In other words, people don't always have your best interests in mind. People work in advertising, Government, and everyplace else as well. Not seeing people for what they are is moronic, contrary to your claim that someone pointing out "people" is that.
I personally haven't found that to be true yet. Maybe your stats are slightly off.
I would have liked to see the study also exclude smoking.
If the number is as high as 65% including the smoking, I would think that after removing that it would be way higher - like on the order of 80% or more.
He did but the original post was from a member of the First Church of the Organic loving skeptic.
Anything that violates that dogma is a danger to them because they are sure that they are rational so all of their beliefs are rational and anything that endangers their beliefs must be bad science.
It is funny because one of the worst risks is from the all natural organic tobacco plant. And no modern tobacco is not any more dangerous than what people smoked in 1600s.
See my blog http://ilovecookes.blogspot.com/ for light hearted technical information.
The tobacco companies made the point for decades that smoking does not cause cancer. As a simple sentence it is true. The proof is that not all smokers get cancer. The better truth is that some cancer in smokers is caused by smoking tobacco. The potential victims of destruction sort of know this by instinct and it is all too easy to think that I am a good person, people like me and god loves me so smoking can not give me cancer. That is a foolish view. but it is very hard to get thropugh that little pychological trick that tobacco addicts use to retain their addiction.

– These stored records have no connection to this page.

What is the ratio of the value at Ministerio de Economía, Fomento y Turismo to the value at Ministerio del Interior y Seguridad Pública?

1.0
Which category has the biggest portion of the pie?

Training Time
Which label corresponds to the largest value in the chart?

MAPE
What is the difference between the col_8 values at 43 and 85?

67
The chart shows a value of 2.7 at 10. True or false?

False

Why we have more and more " random DNA mutations" ?
In Brazil, its easy to answer. PESTICIDES.
Almost all Brazilians has a friend or a family member with a cancer case.
Brazil are the biggest pesticides user of the world.

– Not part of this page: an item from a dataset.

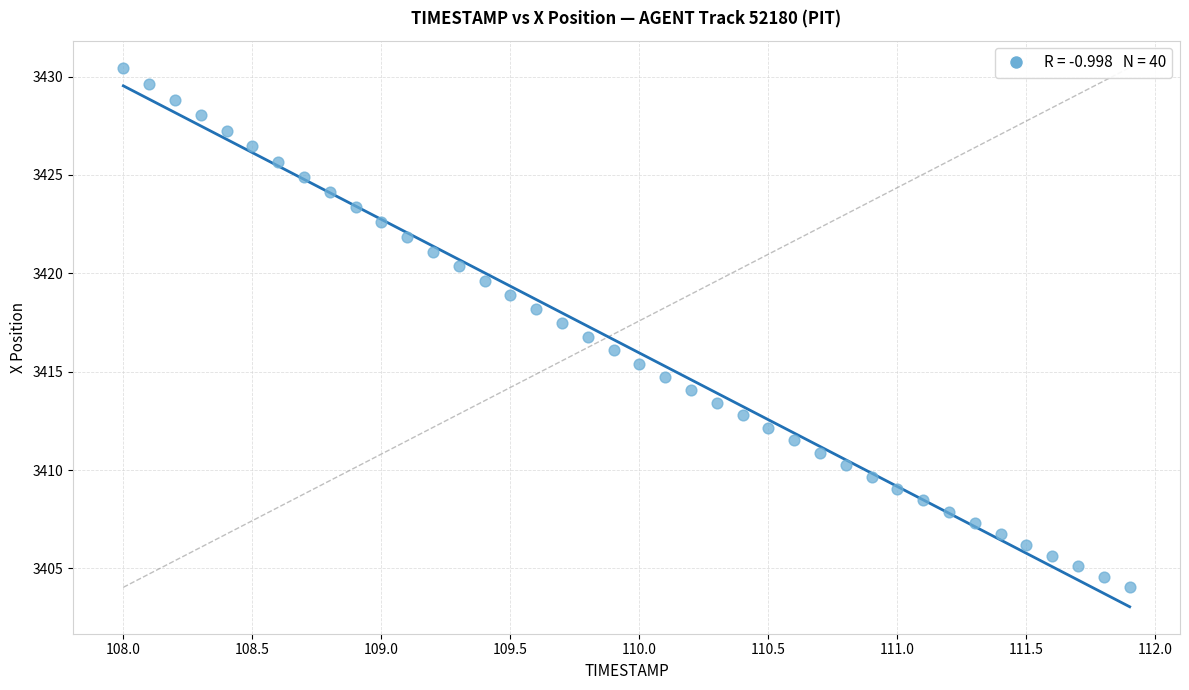

What is the range of X values (max minus min)?

3.9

Even pesticides which are prohibited in Africa and China, are free used in Brazil.
Many Farmers use pesticides in excess and/or in wrong way.
Prohibited pesticides come easily from our fragile border control.
See this movie
https://www.youtube.com/watch?...
Buy now before the FDA and Big Pharma catch on!!!
XDInd
Gauss also says that quantum mechanics is bollocks and we haven't found the true cause of non-determinism yet. But also there he is wrong.

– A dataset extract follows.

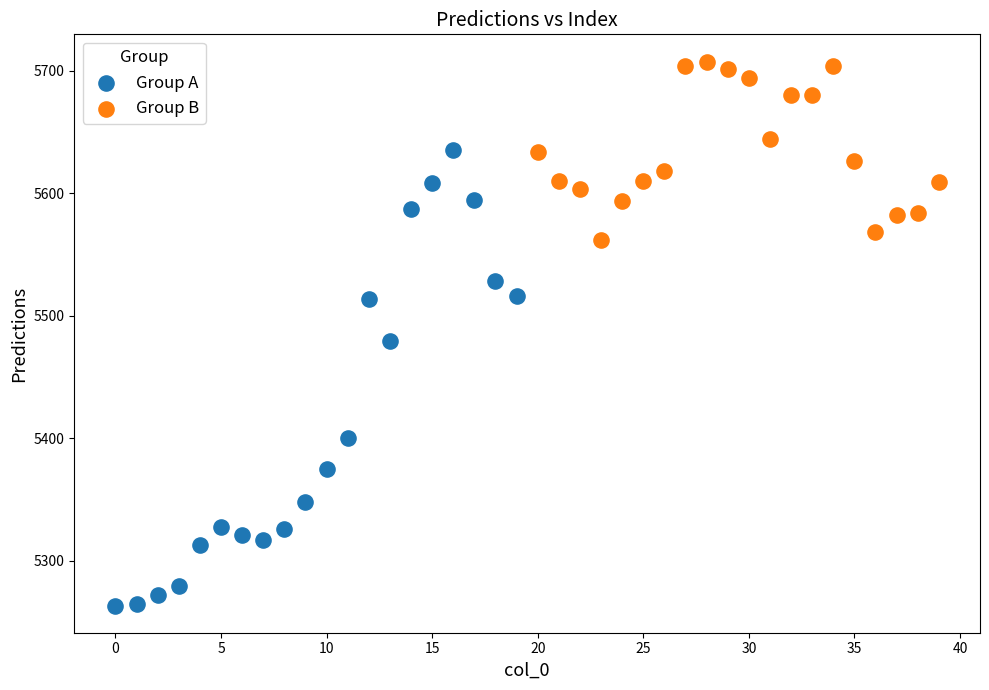

Which series has the widest spread of Y values?

Group A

Yes, but actually assigning instances of a deadly disease to bad luck rather than bad choices goes against the puritan heart of America, where everybody gets what they deserve, and no person that is well off should feel inclined to share any of the product of good luck with anyone else. Because, you know, they obviously made good choices, no bad ones. No luck involved.
That hardware bug still has a cause and it's not inherent in all hardware designs. Random always means "we don't understand the system well enough to say why it's happening". When they figure out the cause of those "random" cancer causing events they could very well be caused by the environment or unknown genetic defects.
Think globally but act within local variable scope.
What is this "luck" that causes things to happen when they aren't caused by observable mechanisms? Has anybody ever observed luck In Action? What is the hard evidence of Luck? Saying things are caused by "luck" just glosses over ignorance. Even the outcome of a coin flip, the quintessential "random" event, could be absolutely pre-determined if you know everything about the moment of the flip.
http://www.thehindu.com/sci-tech/health/new-compound-to-kill-cancer-cells-identified/article6748204.ece
Casteism
Luck is not the cause of anything. Doesn't anyone read Aristotle anymore?